==== Supplied data ====

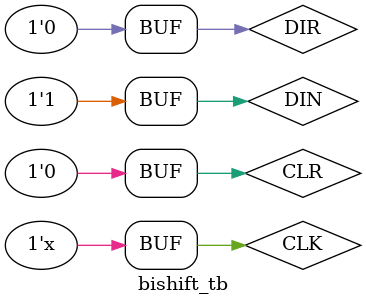
<source format=v>
module bishift #( parameter WIDTH=3) (input clk,clr,din,dir,
  output reg [WIDTH-1:0]q,
  output reg out
);

always @(posedge clk or posedge clr) begin
    if (clr) begin
        q=0;
    end
    else begin
        if(dir) begin     //DIR=1 RIGHT SHIFT
            
            q=q>>1;
            q[WIDTH-1]=din;
            out=q[0];
        end
        else begin            //DIR=0 LEFT SHIFT
             q=q<<1;
            q[0]=din;
            out=q[WIDTH-1];
            
        end
    end
    
end
    
endmodule

module bishift_tb;
parameter width=4;
wire OUT;
wire [width-1:0]Q;
reg CLK,CLR,DIN,DIR;

bishift #(.WIDTH(width)) dut(.clk(CLK), .clr(CLR), .din(DIN), .dir(DIR), .q(Q), .out(OUT));

initial begin
    $monitor("%t)\tDIR=%B\tDIN=%B\tQ=%B\tOUT=%b",$time,DIR,DIN,Q,OUT);
    CLK=0;CLR=1;
    #5CLR=0;  
    #10 DIR=1; DIN=1;
     repeat(4)  #10  DIR=1; DIN=1;
     #5 CLR=1;
    #5 CLR=0;  DIR=0; DIN=1;
     repeat(4)  #10  DIR=0; DIN=1;
     


end
always #5 CLK=~CLK;
endmodule

</source>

====

§ Task directions
Return the data exactly as it stands, minus the pictures.

§ Exercise result
<source format=v>
module bishift #( parameter WIDTH=3) (input clk,clr,din,dir,
  output reg [WIDTH-1:0]q,
  output reg out
);

always @(posedge clk or posedge clr) begin
    if (clr) begin
        q=0;
    end
    else begin
        if(dir) begin     //DIR=1 RIGHT SHIFT
            
            q=q>>1;
            q[WIDTH-1]=din;
            out=q[0];
        end
        else begin            //DIR=0 LEFT SHIFT
             q=q<<1;
            q[0]=din;
            out=q[WIDTH-1];
            
        end
    end
    
end
    
endmodule

module bishift_tb;
parameter width=4;
wire OUT;
wire [width-1:0]Q;
reg CLK,CLR,DIN,DIR;

bishift #(.WIDTH(width)) dut(.clk(CLK), .clr(CLR), .din(DIN), .dir(DIR), .q(Q), .out(OUT));

initial begin
    $monitor("%t)\tDIR=%B\tDIN=%B\tQ=%B\tOUT=%b",$time,DIR,DIN,Q,OUT);
    CLK=0;CLR=1;
    #5CLR=0;  
    #10 DIR=1; DIN=1;
     repeat(4)  #10  DIR=1; DIN=1;
     #5 CLR=1;
    #5 CLR=0;  DIR=0; DIN=1;
     repeat(4)  #10  DIR=0; DIN=1;
     


end
always #5 CLK=~CLK;
endmodule

</source>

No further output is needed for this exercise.